Kansas City Chiefs general manager Brett Veach didn’t just say Roseman is good at his job. He essentially said Roseman makes him question his own work.
“Ultimate sign of respect. Nobody navigates draft boards and drafting like Howie,” Veach said, via Kevin Clark. “When he calls, you double check your own board, evaluation, trade values, because he’s locked in… If you don’t touch base he’ll find a way to contact you.”
That’s a GM admitting he second-guesses his own prep work when he sees Roseman’s name pop up on his phone. In a league where front office types guard their draft boards like state secrets, that’s about as real as respect gets.
Howie’s been doing this a while
Roseman has been with the Eagles front office since 2010. The team’s record during that stretch is 150-110-1 with two Super Bowl wins built on two completely different rosters. That reset from the 2017 championship team to the 2024 version is probably what earns him the most credit around the league. Most GMs don’t get to tear it down and build it back up again. Roseman did it while staying competitive.

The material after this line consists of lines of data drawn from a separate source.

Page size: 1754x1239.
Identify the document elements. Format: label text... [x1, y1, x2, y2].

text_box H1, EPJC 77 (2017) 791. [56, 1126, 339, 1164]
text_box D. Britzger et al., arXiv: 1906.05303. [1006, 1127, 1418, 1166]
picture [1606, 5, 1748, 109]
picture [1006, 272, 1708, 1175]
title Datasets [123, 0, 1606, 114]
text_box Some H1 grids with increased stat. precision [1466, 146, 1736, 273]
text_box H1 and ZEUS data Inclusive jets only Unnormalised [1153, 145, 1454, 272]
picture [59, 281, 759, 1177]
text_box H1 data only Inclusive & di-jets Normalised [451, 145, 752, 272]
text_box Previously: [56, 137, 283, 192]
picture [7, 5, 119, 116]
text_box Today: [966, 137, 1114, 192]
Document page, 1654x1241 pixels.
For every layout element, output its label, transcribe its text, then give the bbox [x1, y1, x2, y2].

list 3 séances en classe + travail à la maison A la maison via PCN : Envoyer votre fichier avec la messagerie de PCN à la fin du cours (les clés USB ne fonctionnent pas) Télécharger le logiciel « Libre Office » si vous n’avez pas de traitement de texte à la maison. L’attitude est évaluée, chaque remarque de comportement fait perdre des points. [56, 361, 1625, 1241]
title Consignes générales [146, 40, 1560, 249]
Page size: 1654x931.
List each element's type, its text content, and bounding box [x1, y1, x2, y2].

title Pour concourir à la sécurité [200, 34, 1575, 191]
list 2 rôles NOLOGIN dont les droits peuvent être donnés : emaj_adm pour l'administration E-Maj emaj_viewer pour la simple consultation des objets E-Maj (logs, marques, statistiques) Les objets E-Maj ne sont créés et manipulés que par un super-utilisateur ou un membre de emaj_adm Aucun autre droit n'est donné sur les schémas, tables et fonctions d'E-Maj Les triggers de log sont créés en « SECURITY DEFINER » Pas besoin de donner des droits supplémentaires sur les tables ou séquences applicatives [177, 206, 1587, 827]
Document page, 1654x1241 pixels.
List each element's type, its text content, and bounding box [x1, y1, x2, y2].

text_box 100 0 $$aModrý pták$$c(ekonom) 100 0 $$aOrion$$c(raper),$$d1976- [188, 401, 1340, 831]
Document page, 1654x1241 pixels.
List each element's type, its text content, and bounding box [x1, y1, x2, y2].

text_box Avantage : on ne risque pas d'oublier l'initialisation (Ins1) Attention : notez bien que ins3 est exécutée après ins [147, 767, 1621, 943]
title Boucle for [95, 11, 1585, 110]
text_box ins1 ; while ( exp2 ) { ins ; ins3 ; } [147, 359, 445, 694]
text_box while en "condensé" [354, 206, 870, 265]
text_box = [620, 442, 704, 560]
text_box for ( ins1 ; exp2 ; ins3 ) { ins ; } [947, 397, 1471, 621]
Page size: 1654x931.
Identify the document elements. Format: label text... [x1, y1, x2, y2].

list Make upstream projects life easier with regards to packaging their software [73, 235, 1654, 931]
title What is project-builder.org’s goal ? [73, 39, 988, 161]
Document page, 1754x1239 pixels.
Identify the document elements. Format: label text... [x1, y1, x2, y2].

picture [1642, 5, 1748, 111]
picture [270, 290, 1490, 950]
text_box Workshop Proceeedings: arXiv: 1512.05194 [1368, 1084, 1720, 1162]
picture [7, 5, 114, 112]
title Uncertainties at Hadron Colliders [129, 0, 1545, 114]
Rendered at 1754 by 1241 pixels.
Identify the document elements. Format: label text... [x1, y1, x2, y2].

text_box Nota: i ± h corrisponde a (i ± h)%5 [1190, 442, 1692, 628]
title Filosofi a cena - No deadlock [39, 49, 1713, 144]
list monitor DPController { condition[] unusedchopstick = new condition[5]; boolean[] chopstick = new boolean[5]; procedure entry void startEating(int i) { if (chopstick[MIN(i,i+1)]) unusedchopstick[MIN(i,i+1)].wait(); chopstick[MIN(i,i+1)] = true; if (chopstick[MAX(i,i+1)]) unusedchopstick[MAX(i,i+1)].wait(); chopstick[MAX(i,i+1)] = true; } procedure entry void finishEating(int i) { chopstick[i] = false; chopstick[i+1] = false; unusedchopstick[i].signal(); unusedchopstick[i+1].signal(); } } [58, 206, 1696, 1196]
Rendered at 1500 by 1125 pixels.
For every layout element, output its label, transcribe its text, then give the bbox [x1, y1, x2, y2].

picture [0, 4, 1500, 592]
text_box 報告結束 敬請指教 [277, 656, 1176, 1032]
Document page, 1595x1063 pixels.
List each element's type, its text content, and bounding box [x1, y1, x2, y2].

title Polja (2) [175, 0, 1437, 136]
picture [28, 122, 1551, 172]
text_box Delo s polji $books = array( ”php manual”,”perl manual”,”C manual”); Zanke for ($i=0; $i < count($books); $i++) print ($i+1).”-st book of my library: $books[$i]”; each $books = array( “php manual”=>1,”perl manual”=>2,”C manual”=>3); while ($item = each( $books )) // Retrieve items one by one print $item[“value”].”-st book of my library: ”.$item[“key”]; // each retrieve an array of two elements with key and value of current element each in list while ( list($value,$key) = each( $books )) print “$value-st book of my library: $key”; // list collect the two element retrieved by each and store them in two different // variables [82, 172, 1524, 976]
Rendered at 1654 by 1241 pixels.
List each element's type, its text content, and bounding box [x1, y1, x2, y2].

Last season, he made a move for Jaelan Phillips that completely flipped Philadelphia’s defense down the stretch. That kind of midseason aggression is why Veach and other execs keep an eye on what Philly is doing.
The A.J. Brown trade and what comes next
This offseason, Roseman traded star wide receiver A.J. Brown to the New England Patriots. Reports suggest that deal had been in the works for a long time. The Eagles moved on from a superstar pass catcher, which is the kind of gamble that could backfire. But the roster still has Saquon Barkley, Jalen Hurts and DeVonta Smith on offense, plus Cooper DeJean, Jalen Carter and Quinyon Mitchell anchoring the defense.
That group should compete for the NFC East again in 2026. But if things start sliding, nobody expects Roseman to just sit there. He has a long history of making in-season moves to fix problems.
Veach’s comment says it all. When a Super Bowl-winning GM starts double-checking his own board because of what another guy might do, that’s not just respect. That’s a warning.